BOSTON Guitarist Gary Pihl On Leader Tom Scholz - "He's A Really Smart Guy, A Genius Who Likes The Anonymity Of Walking Down The Street And Not Having People Bother Him" Dan Craft from
Pantagraph.com spoke with guitarist
Gary Pihl who joined
BOSTON in 1985.
Though leader Tom Scholz has a reputation as a reclusive control-freak more at home obsessing over multi-track guitar sounds than on stage performing live, Pihl offers another take.
"He's a really smart guy, a genius, in fact, who likes the anonymity of walking down the street and not having people bother him," says Pihl. "He's never been one to want to be on the cover of a magazine or be a part of that sort of rock star thing. He wears a T-shirt and shorts on stage; he's not a Spandex kind of guy. And, like most musicians, he's a perfectionist."
When Pihl joined Boston, the band was in one of its periodic states of transition, with the long-awaited (eight years) Third Stage album in the works.
"All the other guys had left for new solo careers, except for Tom and Brad (Delp)," he says.
Pihl would be filling "the big shoes" of guitarist Barry Goudreau, who'd left the band several years earlier.
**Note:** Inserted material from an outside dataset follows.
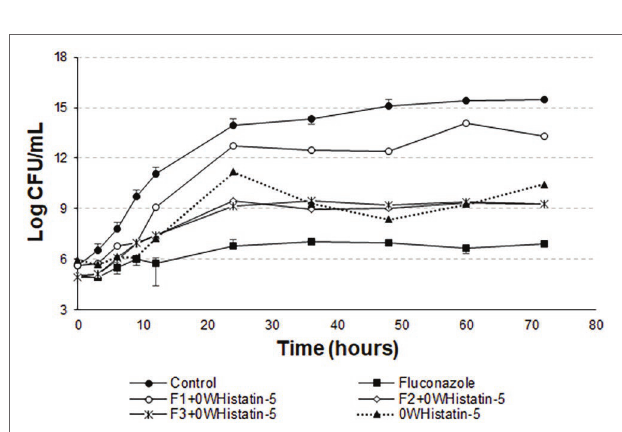
FIGURE 5 | Time-kill curves for C. albicans (ATCC 90028) treated with extruded F1, F2, and F3 loaded with 0WHistatin 5. The lines referring to F1 + 0WHistatin 5, F2 + 0WHistatin 5, and F3 + 0WHistatin 5 systems are overlapping because the number of counted colonies were close.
He wound up contributing to the final recording stages of Third Stage and was unveiled to the public on the subsequent "Third Stage" tour.
There's been no looking back for Pihl since, never mind the continual membership changes and the major setback of lead singer Brad Delp's suicide a year ago.
That tragedy led to what he describes as a "bittersweet moment" in Boston history: the aforementioned March 2007 tribute concert in Delp's memory, a momentous occasion that brought most of Boston's past membership on stage for what turned out to be more than a simple feeling.
It was a milestone in the band's history.
"Gosh, I'd known Brad for 30 years...," Pihl begins as he addresses the sense of loss over Delp's untimely passing. "So it was a wonderful feeling to see most of the original members and the other members coming together, and singing together, again."